The essays in Panorama also speak to this issue’s main theme. Emilia Jeziorowska shows how protests by Occupy Museums sought to interrogate the capitalist approach to art (and to culture more broadly) and to question its limits. Jerzy Stachowicz meanwhile discusses the salient aspects and concepts that together organize our current visual culture into an economic site governed by the capitalism of surveillance and dataism. Maciej Frąckowiak, in turn, reflects on the function of contemporary photographic collections and their embedded mechanisms of categorization, storage, recovery, reproducibility, conservation, description, and safeguarding, while also tracing their relation to market mechanisms. Topping off the issue are three reviews in the Snapshots section. Two tell of processes related to the genealogy of contemporary iconomy in our region. Ewa Klekot’s book on folk culture is reviewed by Tomasz Rawski, while Karolina Łabowicz-Dymanus discusses Octavian Esanu’s book on the institutionalization of art practices after 1989. Matylda Szewczyk reviews Sophie Lewis’s Abolish the Family, in which the author critiques the basic social cell and root economic form: oikos, meaning family, home.

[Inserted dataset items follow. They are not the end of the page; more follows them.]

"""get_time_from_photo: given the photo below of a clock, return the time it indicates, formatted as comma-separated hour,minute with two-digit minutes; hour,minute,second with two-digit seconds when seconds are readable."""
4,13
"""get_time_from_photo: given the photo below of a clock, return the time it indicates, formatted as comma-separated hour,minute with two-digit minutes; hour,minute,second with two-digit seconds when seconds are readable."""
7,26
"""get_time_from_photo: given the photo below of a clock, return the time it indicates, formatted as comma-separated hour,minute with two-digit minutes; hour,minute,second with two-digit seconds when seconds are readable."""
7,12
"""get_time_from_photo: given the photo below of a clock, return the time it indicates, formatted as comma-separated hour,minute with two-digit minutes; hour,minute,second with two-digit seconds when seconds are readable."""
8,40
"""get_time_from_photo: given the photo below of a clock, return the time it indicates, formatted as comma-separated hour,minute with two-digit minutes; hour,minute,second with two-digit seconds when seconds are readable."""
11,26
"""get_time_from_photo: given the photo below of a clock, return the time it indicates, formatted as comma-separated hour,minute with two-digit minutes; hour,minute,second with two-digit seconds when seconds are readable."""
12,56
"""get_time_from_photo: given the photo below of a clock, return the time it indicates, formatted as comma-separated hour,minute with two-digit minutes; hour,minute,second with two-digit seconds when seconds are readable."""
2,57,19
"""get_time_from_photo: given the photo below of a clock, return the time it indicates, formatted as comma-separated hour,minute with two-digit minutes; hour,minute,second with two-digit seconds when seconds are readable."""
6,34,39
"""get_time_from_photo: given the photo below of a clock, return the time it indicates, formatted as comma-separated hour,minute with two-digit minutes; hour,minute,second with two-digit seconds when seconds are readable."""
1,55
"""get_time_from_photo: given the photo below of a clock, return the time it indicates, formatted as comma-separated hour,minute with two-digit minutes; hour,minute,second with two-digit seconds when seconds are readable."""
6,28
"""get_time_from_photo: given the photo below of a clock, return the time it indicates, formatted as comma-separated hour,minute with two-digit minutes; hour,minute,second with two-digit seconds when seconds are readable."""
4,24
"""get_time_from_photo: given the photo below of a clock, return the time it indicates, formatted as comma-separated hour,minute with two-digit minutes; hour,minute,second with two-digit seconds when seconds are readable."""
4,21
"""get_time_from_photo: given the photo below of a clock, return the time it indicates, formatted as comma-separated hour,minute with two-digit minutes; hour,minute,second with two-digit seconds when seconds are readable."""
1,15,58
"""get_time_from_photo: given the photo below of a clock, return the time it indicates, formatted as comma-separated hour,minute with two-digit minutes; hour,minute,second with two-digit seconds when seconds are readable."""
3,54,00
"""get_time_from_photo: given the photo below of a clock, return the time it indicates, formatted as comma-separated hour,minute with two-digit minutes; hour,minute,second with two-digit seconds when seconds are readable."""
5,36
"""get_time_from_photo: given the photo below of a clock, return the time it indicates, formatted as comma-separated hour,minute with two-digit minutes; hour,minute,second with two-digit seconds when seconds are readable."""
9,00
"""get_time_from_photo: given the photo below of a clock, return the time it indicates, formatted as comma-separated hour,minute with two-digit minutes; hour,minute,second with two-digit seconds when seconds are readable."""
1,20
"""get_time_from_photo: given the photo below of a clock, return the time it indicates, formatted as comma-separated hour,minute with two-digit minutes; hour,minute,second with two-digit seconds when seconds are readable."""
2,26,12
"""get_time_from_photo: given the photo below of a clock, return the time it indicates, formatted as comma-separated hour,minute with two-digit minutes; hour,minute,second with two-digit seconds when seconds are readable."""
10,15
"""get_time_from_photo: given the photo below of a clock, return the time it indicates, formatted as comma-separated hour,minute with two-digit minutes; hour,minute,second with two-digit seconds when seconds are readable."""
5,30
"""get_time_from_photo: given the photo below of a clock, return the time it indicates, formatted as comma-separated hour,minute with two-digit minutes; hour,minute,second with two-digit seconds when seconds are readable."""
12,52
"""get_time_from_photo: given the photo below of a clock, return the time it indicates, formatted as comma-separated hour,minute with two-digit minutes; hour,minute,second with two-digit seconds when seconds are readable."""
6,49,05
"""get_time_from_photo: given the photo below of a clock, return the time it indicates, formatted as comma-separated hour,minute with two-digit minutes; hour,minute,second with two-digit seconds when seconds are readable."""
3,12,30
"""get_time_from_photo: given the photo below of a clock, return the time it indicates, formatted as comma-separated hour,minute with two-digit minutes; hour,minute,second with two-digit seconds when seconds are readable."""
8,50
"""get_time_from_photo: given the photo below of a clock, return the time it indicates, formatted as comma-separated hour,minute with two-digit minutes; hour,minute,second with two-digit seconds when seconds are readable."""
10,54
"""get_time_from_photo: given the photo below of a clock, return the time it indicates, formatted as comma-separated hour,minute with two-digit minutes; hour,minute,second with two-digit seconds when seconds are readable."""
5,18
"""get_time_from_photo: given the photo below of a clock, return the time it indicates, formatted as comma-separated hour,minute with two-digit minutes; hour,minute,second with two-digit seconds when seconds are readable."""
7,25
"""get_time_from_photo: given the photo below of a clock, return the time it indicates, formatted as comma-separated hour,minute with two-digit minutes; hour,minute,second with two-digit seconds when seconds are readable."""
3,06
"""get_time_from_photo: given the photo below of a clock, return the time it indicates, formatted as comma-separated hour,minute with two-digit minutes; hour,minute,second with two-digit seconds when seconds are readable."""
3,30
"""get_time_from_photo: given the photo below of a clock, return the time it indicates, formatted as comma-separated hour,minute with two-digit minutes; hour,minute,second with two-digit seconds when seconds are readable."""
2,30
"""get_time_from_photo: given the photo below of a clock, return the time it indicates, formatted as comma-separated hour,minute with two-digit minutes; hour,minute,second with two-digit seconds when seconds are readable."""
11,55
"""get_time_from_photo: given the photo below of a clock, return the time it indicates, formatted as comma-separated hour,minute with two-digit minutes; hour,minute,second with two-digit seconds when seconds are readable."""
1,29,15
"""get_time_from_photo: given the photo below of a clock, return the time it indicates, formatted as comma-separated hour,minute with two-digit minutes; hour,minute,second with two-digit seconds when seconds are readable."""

Slightly apart from economy, though closely bound to our grim times, is a text by Izabela Zawadzka analyzing Public Movement’s performance marking the 86th anniversary of the assassination of Gabriel Narutowicz.

Several months ago, Régis Durand passed away. He was a leading critic of photography and contemporary art in recent decades, and a devoted friend of View, having served as a guest speaker in the Narration: Points of View series that we co-organized with MoMA Warsaw in 2013. There is no forgetting Durand’s unique ability to combine intellectual scrutiny with a rare level of openness and undiscriminating generosity. Without fail, he listened attentively, asked questions, and keenly shared his own fascinations. We dedicate this issue to his memory.

Have a great read!

Editorial Team

1 Guy Debord, Society of the Spectacle, thesis 34, trans. uncredited (Detroit: Black & Red, 1970).

2 Gilles Deleuze, Cinema 2: The Time-Image, trans. Hugh Tomlinson and Robert Galeta (Minneapolis: University of Minnesota Press, 1989), 77.

3 Peter Szendy, The Supermarket of the Visible: Toward a General Economy of Images, trans. Jan Plug (New York: Fordham University Press, 2019).

4 Ibid, 7.

5 Ibid, 5.

6 Debord, Society of the Spectacle, thesis 42.